Extrait fourni:
= = =

BEGES vs CSRD
Evolution réglementaire du plan de transition
Introduction & évolution réglementaire du plan de transition
Les évolutions réglementaires concernant les sujets climat sont en forte augmentation : elles visent un éventail plus large d’entreprises et sont de plus en plus ambitieuses. Ainsi, les exigences sont particulièrement visibles en matière de plan de transition, un des outils essentiels pour guider la mise en œuvre effective de la décarbonation au sein des entreprises.
L’émergence de plusieurs normes et réglementations — telles que le BEGES[1], le UK TPT[2], l’ISSB[3], la CSRD[4] et la CSDDD[5] —, chacune avec des attentes différentes, peut engendrer une certaine confusion parmi les entreprises. Bien que ces réglementations partagent un objectif commun, à savoir la transparence des informations d'impact dans le but de guider les acteurs économiques vers la réduction des émissions de gaz à effet de serre, leurs approches varient en termes de forme et de contenu, car elles sont émises par des instances différentes et couvrent des périmètres distincts.
En France, le BEGES a longtemps offert une longueur d’avance à la réglementation environnementale. Cependant, la Commission européenne a marqué un bond de géant avec le décret d’application de la CSRD, redéfinissant les exigences en matière de reporting climatique, et en prenant également en compte d'autres enjeux environnementaux ainsi que les dimensions sociales.
Dans les articles précédents de Carbone 4, nous avons déjà examiné le contexte de la CSRD, sa définition et ses exigences, ainsi que les entreprises visées et les échéances de cette directive. Cet article poursuit cette réflexion en analysant le plan de transition climat[6] de la CSRD et en le comparant à celui du BEGES, dans le but de clarifier ces réglementations et leur interopérabilité pour les entreprises. L’objectif est de démontrer que ces réglementations, loin d’être de simples contraintes, peuvent se transformer en atouts pour développer une stratégie climatique ambitieuse et efficace.
Contexte et caractéristiques des réglementations
Qu’est-ce qu’un plan de transition ?

= = =

Données à examiner:
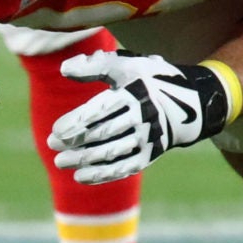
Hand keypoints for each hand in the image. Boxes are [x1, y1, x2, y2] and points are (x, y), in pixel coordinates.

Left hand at [47, 50, 227, 183]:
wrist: (190, 105)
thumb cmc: (150, 81)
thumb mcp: (128, 66)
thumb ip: (96, 65)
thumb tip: (64, 69)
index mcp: (136, 93)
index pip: (102, 110)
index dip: (77, 121)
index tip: (55, 130)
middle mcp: (145, 117)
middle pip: (104, 133)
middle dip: (75, 141)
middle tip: (52, 144)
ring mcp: (149, 138)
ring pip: (112, 152)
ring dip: (84, 159)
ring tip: (60, 162)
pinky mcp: (151, 155)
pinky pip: (125, 167)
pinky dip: (102, 174)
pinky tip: (80, 176)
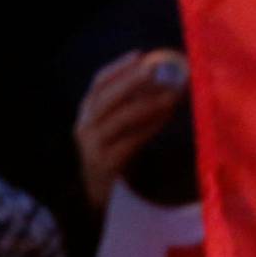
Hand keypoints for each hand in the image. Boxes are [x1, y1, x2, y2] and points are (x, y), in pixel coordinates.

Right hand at [76, 50, 188, 209]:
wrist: (95, 201)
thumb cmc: (111, 160)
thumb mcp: (115, 130)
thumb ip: (129, 107)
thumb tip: (163, 80)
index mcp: (86, 115)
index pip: (98, 84)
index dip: (118, 68)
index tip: (140, 55)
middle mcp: (84, 128)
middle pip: (106, 97)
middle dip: (132, 80)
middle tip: (156, 69)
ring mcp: (92, 149)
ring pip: (120, 119)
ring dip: (147, 103)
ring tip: (171, 94)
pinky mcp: (105, 166)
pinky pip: (130, 142)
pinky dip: (149, 127)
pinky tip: (166, 117)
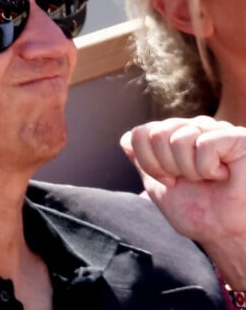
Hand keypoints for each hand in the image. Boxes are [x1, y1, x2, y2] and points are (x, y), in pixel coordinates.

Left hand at [121, 116, 245, 287]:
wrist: (227, 235)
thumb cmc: (199, 212)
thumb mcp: (159, 186)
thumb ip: (142, 161)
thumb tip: (127, 139)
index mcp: (173, 135)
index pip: (139, 133)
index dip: (149, 163)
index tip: (169, 181)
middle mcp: (192, 126)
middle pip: (156, 134)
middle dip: (168, 167)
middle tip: (190, 182)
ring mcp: (214, 129)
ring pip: (178, 138)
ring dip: (190, 171)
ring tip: (208, 179)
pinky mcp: (236, 136)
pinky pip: (205, 144)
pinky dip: (209, 168)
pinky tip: (223, 175)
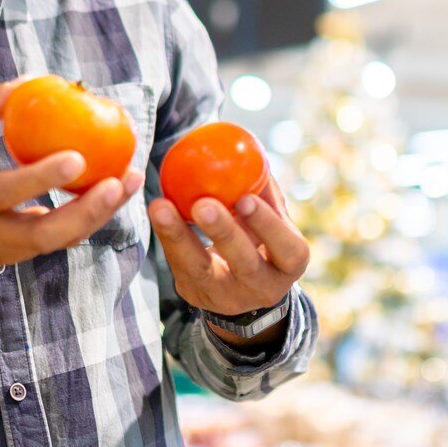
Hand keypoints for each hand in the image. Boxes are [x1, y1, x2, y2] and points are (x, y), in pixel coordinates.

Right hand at [0, 80, 141, 358]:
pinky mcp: (24, 256)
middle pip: (45, 234)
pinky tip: (118, 188)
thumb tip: (27, 81)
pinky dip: (92, 216)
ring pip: (61, 241)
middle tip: (120, 181)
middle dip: (88, 212)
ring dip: (101, 215)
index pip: (6, 192)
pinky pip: (62, 238)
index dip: (42, 178)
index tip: (77, 157)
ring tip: (133, 181)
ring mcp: (9, 250)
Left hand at [148, 175, 310, 323]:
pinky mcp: (195, 294)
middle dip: (223, 233)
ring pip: (201, 270)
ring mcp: (227, 297)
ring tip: (161, 207)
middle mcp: (262, 288)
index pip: (286, 248)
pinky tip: (158, 212)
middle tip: (202, 204)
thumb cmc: (263, 238)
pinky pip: (178, 266)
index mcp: (289, 263)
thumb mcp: (274, 221)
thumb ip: (264, 192)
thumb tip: (248, 149)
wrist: (244, 286)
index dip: (267, 225)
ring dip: (179, 237)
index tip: (245, 198)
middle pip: (244, 264)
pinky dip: (167, 237)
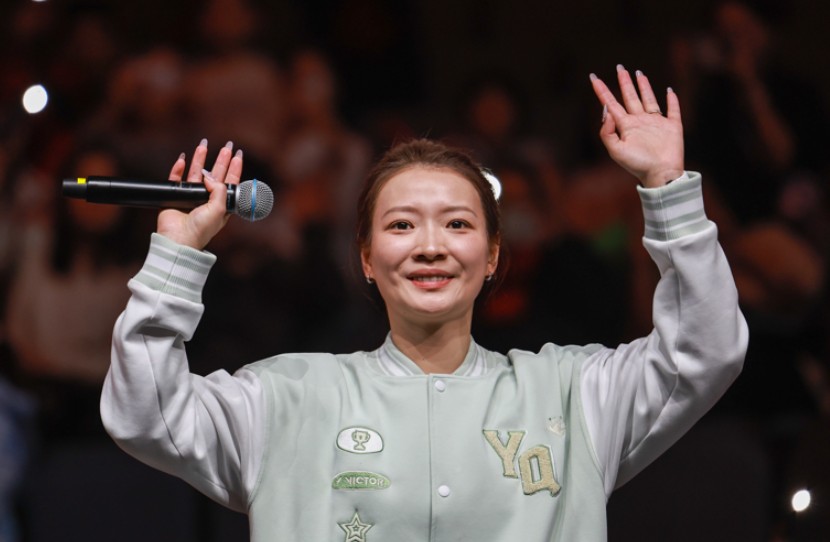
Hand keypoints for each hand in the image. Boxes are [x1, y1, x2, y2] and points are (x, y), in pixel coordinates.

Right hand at [157, 139, 242, 248]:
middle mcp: (207, 199)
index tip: (238, 155)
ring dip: (200, 159)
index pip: (229, 182)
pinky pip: (176, 179)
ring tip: (204, 145)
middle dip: (221, 160)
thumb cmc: (202, 229)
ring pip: (195, 173)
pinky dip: (178, 169)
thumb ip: (219, 189)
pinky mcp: (174, 197)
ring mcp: (190, 198)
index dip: (234, 169)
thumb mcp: (219, 209)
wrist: (179, 240)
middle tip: (227, 146)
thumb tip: (210, 176)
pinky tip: (183, 159)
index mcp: (220, 204)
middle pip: (215, 174)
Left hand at [590, 65, 683, 187]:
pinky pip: (672, 110)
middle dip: (624, 82)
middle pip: (630, 97)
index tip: (593, 78)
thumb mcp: (616, 150)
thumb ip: (607, 132)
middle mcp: (639, 122)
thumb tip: (606, 111)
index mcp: (625, 126)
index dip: (602, 91)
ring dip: (644, 87)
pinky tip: (668, 90)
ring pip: (648, 99)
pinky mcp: (672, 126)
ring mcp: (656, 123)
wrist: (661, 174)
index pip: (611, 104)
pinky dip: (672, 100)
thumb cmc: (637, 165)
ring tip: (638, 73)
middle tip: (620, 67)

= = =

Consigne: Rédigez la suite de l'extrait sur le plan de transition selon le BEGES et la CSRD, en reprenant juste après sa dernière ligne.

Exercice corrigé:
Un plan de transition est un document qui décrit l’ensemble des actions et des mesures à mettre en œuvre pour réduire les émissions de gaz à effet de serre générées par les activités d’une organisation[7]. Son objectif est de montrer comment l’organisation adaptera sa stratégie et son modèle d’affaires afin de les rendre compatibles avec un futur bas carbone, conformément aux objectifs de l’Accord de Paris.
Le plan de transition du BEGES trouve son origine dans l’article 75 de la loi n°2010-788 du 12 juillet 2010 (« loi Grenelle II »), qui impose l’élaboration et publication d’un tel plan. Depuis le 5 janvier 2023, la CSRD est entrée en vigueur. Sa norme ESRS E1, relative au changement climatique, exige une transparence accrue concernant le plan de transition des entreprises, avec un accent particulier sur leur trajectoire de décarbonation. Son application sera effective à partir de 2025 pour les entreprises concernées, et sa portée est plus vaste que celle du BEGES.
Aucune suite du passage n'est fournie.